* _Activities_:
(1) In the email thread on Ethernet link aggregation and Lights Out management, what workaround does Apple recommend?
(2) Extend the email thread on Ethernet link aggregation and Lights Out management, picking up right after its final sentence.

* _Passage_:
Title: Re: Ethernet link aggregation and Lights Out
management?
I appreciate your advice that Apple have acknowledged this as an
issue, but my question becomes "where?"
Where does Apple say that this is broken, because I see no
knowledgebase article on the subject, only the speculation of users on
forums like this.
-Nathan.
At 7:40 PM -0700 13/3/07, Jeff Bernstein wrote:
The official word
from Apple is that on an Xeon Xserve, LOM and Link Aggregation do not
work. Their recommendation is to add a third-party Ethernet card, most
likely from Small Tree, as a workaround. Interestingly, a fix was not
mentioned in the 10.4.9 release notes.
Jeff
on 3/12/07 6:41 PM, Nathan Zamprogno at email@hidden
wrote:
At 10:39 PM +1100 1/6/07, Nathan
Zamprogno wrote:
I will shortly be installing a new
Intel XServe, and I would like to do link aggregation (802.3ad) on
both the Ethernet interfaces.
Does anyone know if this has any implications for the Lights Out
management feature of these new XServes? The LOM documentation makes
mention of both eth0 and eth1 being assigned additional static IP
addresses not related to the "main" IP address of the
server, so does LOM just pick up the fact that the interfaces are
bonded and run with it? Keep in mind that the switch that these two
interfaces will be plugged into will also need to be set to 802.3ad
mode, so there will be no ability to address the XServe except through
the bonded interface.
Hope someone can shed some light. Thanks.
I think the answer to your question is going to have more to do with
your switch than the XServe so you should be addressing this question
to the vendor of that switch rather than making us try and guess for
whomever that may be.

* _Material provided_:
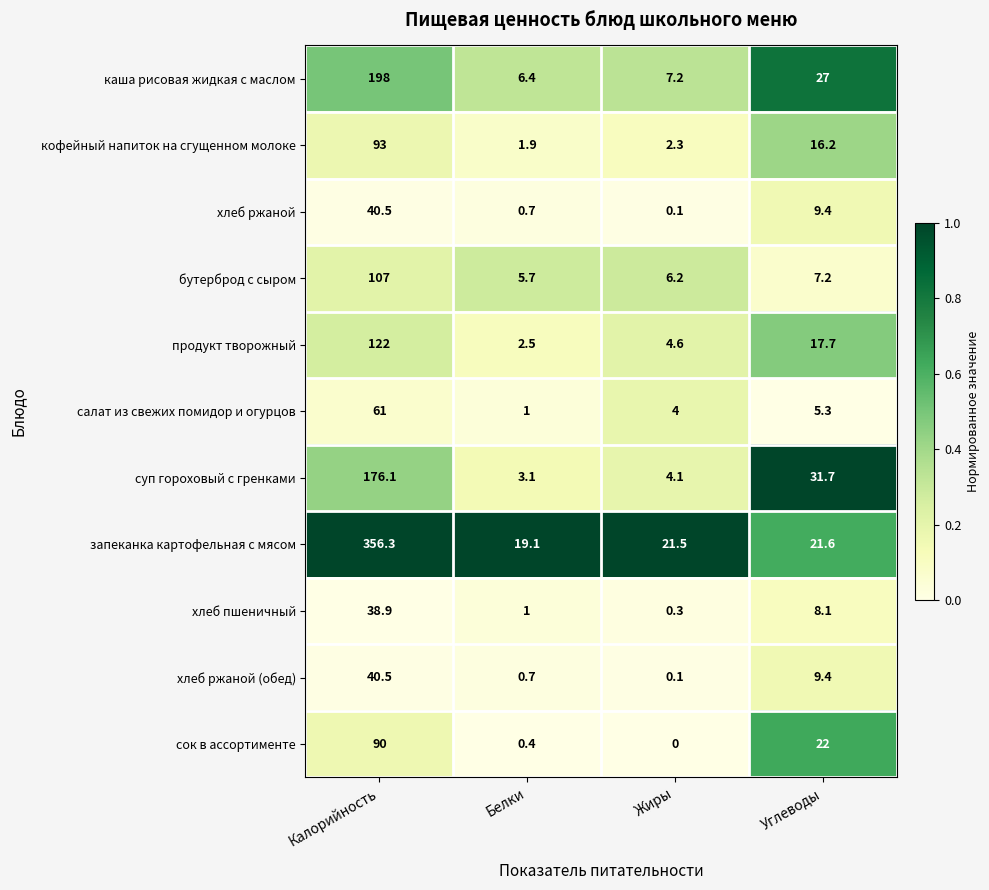

List the labels in order of продукт творожный value, largest first.

Калорийность, Углеводы, Жиры, Белки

* _Answer set_:
(1) Adding a third-party Ethernet card, most likely from Small Tree.

(2)
--
-dhan
------------------------------------------------------------------------
Dan Shoop
AIM: iWiring
No, I think the answer to this question goes beyond the make of switch
I plug it into. The Lights Out configuration screen in Server Monitor
lets you set the IP for LOM for each of the two physical ethernet
interfaces (listed as Port1 and Port2, but presumably == en0 and en1).
However, I have created an aggregated interface called bond1 and
enabled LACP (Link Aggregation) on the two ports of my switch (A
Procurve 6108) to double-barrel my server bandwidth.
I can see my Intel XServe by using 127.0.0.1 in Server Monitor
locally, but the XServe cannot be seen by SM at all at the
bond0 IP (in the 192.168.x.x range), nor at the "alternate"
IP set in the LOM setup page for Port1 or Port2. Sure, the switch uses
the standard LACP standard procedures to fall back to a single port in
the event of one interface failing, but Apple's implementation may be
fundamentally incompatible with LACP.
I believe LOM is broken for users using link aggregation. At the very
least, there is no word from Apple confirming or denying this issue,
or to supply any guidance.
--
Nathan Zamprogno,
IT Manager, Wycliffe Christian School.
Manager, Baliset Solutions consultancy
email@hidden Ph: (02) 47
536422 Mob: 0412 141 811
http://www.wycliffe.nsw.edu.au
>From cowardice that shuns new truth,
>From indolence, content with half truth,
>From arrogance that claims all truth,
Good Lord, deliver us.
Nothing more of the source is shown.